Tugas yang Diberikan A: Cetak ulang bacaan tentang ilmu pendidikan di bawah ini secara utuh, mulai dari "Mengningat pendidikan juga" terus sampai "sejarah pendidikan (deskriptif)".

Bacaan yang Diberikan:
##############################

Sebaliknya, ilmu pendidikan, khususnya pedagogik (teoritis) adalah ilmu yang menyusun teori dan konsep yang praktis serta positif sebab setiap pendidik tidak boleh ragu-ragu atau menyerah pada keraguan prinsipil. Pedagogik (dan telaah pendidikan mikro) serta pedagogik praktis dan andragogi (dan telaah pendidikan makro) bukanlah filsafat pendidikan yang terbatas menggunakan atau menerapkan telaah aliran filsafat normatif yang bersumber dari filsafat tertentu. Adapun yang lebih diperlukan adalah penerapan metode filsafat yang radikal dalam menelaah hakikat peserta didik sebagai manusia seutuhnya.
Implikasinya jelas bahwa batang tubuh (body of knowledge) ilmu pendidikan haruslah sekurang-kurangnya secara mikro mencakup:
Relasi sesama manusia sebagai pendidik dengan terdidik (person to person relationship)
Pentingnya ilmu pendidikan mempergunakan metode fenomenologi secara kualitatif.
Orang dewasa yang berperan sebagai pendidik
Keberadaan anak manusia sebagai terdidik
Tujuan pendidikan (educational aims and objectives)
Tindakan dan proses pendidikan (educative process)
Lingkungan dan lembaga pendidikan (educational institution)
Mengningat pendidikan juga dilakukan dalam arti luas diberbagai lembaga pendidikan formal dan nonformal, tentu tenaga pendidik di lapangan memerlukan masukan yang  berlaku umum, berupa rencana pelajaran atau konsep progam kurikulum untuk lembaga yang sejenis. Dengan demikian, selain pedagogik praktis yang menelaah ragam pendidikan di berbagai lingkungan, diperlukan juga batang tubuh yang meliputi:
Konteks sosial budaya (socio cultural contexts and education)
Filsafat pendidikan (preskriptif) dan sejarah pendidikan (deskriptif)
Teori, pengembangan, dan pembinaan kurikulum, serta cabang ilmu pendidikan lainnya yang bersifat preskriptif.
Berbagai studi empiris tentang fenomena pendidikan
Berbagai studi pendidikan aplikatif (terapan), khususnya mengenai pengajaran termasuk pengembangan spesific conten pedagogy.

##############################

Data Latihan:
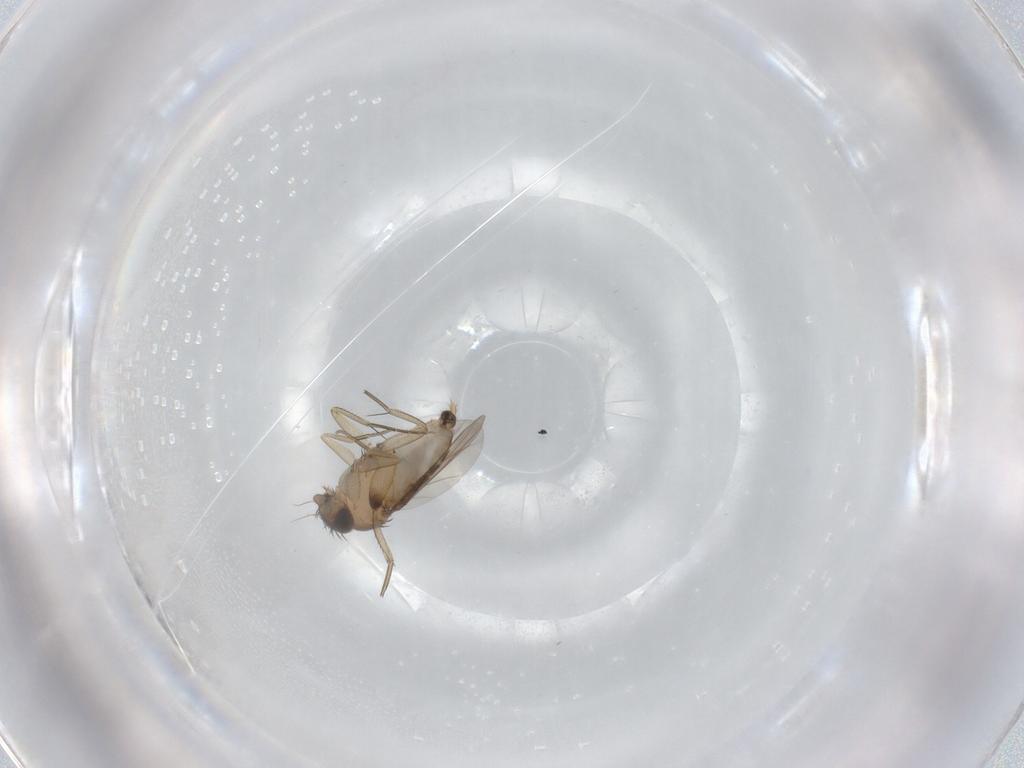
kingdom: Animalia
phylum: Arthropoda
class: Insecta
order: Diptera
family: Phoridae
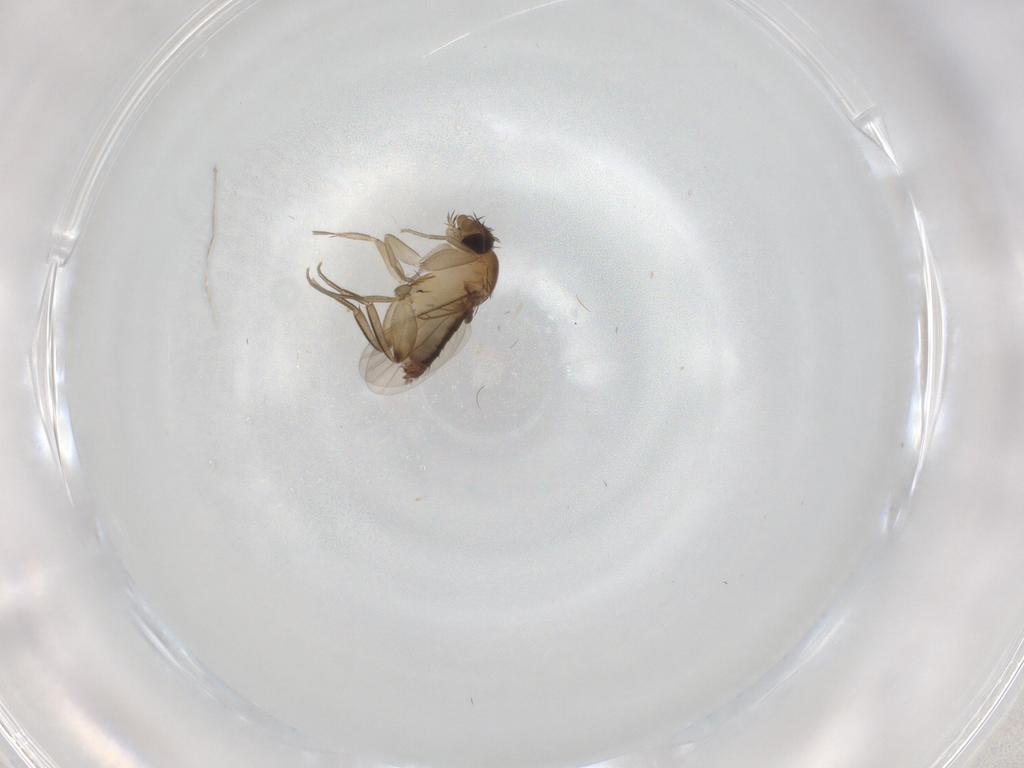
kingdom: Animalia
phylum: Arthropoda
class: Insecta
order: Diptera
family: Phoridae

##############################

Tugas yang Diberikan B: Jadikan seluruh baris data klasifikasi makhluk hidup di atas sebuah daftar bernomor tanpa baris kosong. Gambar tidak perlu dimasukkan ke dalam jawaban.

Jawaban Lengkap A:
Mengningat pendidikan juga dilakukan dalam arti luas diberbagai lembaga pendidikan formal dan nonformal, tentu tenaga pendidik di lapangan memerlukan masukan yang  berlaku umum, berupa rencana pelajaran atau konsep progam kurikulum untuk lembaga yang sejenis. Dengan demikian, selain pedagogik praktis yang menelaah ragam pendidikan di berbagai lingkungan, diperlukan juga batang tubuh yang meliputi:
Konteks sosial budaya (socio cultural contexts and education)
Filsafat pendidikan (preskriptif) dan sejarah pendidikan (deskriptif)

Jawaban Lengkap B:
1. kingdom: Animalia
2. phylum: Arthropoda
3. class: Insecta
4. order: Diptera
5. family: Phoridae
6. kingdom: Animalia
7. phylum: Arthropoda
8. class: Insecta
9. order: Diptera
10. family: Phoridae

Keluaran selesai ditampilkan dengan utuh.